Hacker News new | ask | show | jobs
by buremba 3735 days ago
I think that it would be better for you to position CitusDB by comparing it to other products in terms of use cases.

If the data is big and I need to run analytic queries then I think I have to use a columnar storage format because row-oriented formats cause too much overhead for aggregation queries that usually need to process single column efficiently. If I use CitusDB as an analytical database, then it's comparable with Redshift, Hive etc. As you said, they're suitable for offline data but Can I use cstore_fdw in CitusDB and able to take advantage of real-time nature of Postgresql?
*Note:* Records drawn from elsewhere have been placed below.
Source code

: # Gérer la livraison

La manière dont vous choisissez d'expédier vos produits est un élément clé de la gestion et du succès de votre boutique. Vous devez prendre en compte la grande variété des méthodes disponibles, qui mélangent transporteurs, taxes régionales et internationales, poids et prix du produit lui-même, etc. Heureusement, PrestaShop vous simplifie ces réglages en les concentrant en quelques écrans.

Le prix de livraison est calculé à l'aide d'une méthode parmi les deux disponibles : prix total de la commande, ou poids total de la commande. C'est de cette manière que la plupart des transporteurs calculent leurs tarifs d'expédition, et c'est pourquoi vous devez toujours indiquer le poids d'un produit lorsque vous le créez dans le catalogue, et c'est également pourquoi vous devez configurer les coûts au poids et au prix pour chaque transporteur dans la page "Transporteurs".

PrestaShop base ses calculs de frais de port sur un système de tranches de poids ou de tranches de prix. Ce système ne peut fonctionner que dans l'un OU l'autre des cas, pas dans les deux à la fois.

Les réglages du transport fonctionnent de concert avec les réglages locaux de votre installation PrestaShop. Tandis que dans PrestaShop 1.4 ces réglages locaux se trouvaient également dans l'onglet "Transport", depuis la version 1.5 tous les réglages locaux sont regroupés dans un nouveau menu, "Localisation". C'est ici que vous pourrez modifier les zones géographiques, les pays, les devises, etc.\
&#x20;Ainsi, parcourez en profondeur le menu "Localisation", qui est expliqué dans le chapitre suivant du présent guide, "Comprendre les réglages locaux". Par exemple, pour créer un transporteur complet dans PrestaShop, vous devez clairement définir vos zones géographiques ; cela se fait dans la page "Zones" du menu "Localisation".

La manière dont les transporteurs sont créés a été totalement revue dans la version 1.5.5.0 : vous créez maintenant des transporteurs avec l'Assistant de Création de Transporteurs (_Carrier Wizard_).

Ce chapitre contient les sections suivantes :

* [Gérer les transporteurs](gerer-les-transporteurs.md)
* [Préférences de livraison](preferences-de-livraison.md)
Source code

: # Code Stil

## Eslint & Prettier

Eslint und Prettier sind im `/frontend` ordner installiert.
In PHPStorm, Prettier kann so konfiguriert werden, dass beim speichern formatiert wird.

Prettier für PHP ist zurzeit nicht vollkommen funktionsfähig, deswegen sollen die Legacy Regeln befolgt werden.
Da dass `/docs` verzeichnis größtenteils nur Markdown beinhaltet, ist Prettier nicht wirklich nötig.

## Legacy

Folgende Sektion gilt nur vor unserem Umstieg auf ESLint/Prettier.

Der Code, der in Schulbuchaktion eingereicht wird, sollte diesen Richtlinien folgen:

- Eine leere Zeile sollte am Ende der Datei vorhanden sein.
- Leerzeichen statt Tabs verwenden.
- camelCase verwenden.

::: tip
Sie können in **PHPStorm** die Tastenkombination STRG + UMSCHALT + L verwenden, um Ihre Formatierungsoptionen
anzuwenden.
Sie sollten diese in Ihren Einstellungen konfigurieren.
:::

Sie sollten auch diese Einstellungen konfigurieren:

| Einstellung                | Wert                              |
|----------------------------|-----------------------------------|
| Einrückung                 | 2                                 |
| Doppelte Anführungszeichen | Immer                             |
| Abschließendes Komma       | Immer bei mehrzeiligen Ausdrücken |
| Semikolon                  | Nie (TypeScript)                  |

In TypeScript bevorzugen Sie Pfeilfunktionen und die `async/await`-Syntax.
Maybe I can push hot data to a table that use row-oriented format and move the data periodically to another table that uses cstore_fdw and execute queries that fetches data from both cold storage and hot storage tables? If CitusDB makes it easy for me, then I think this is huge.

I guess another use case is using CitusDB as distributed data store and executing filter queries such as "SELECT * FROM table WHERE partition_key = x and predicate1 = y ...". Instead of using multiple Postgresql instances and routing the queries in application level, I can just use CitusDB that takes care of replication && query routing && sharding etc. I think it can also be comparable to databases such as Cassandra, Mongo (using jsonb) since they also have similar use-cases.

Or should I think CitusDB as distributed Postgresql?

1 comments

(Marco from Citus Data)

> If I use CitusDB as an analytical database, then it's comparable with Redshift, Hive etc.

A particular difference is in response times and concurrency. Data warehouses and Hive are great for reporting use-cases, but not for use-cases that require fast responses and have many users like analytical dashboards. This is a use-case for which Citus is particularly well-suited (see for example the CloudFlare dashboard).

> Can I use cstore_fdw in CitusDB and able to take advantage of real-time nature of Postgresql?

Yes, since cstore_fdw and Citus are both developed by Citus Data we made sure they're fully integrated. We've even seen some deployments that use a mixture of columnar- and row-based storage in a single distributed table.

We find that row-based storage generally has better ingestion performance and more indexing possibilities. Citus can do very fast execution of analytical queries by parallelizing over row-based shards and using the indexes on each of them. However, if you only need a small number of columns and have analytical queries that are not very selective, you can use columnar storage just as easily and even mix and match (might require some support).

> I guess another use case is using CitusDB as distributed data store

Yep, Citus can definitely be used for that by using hash-partitioned tables.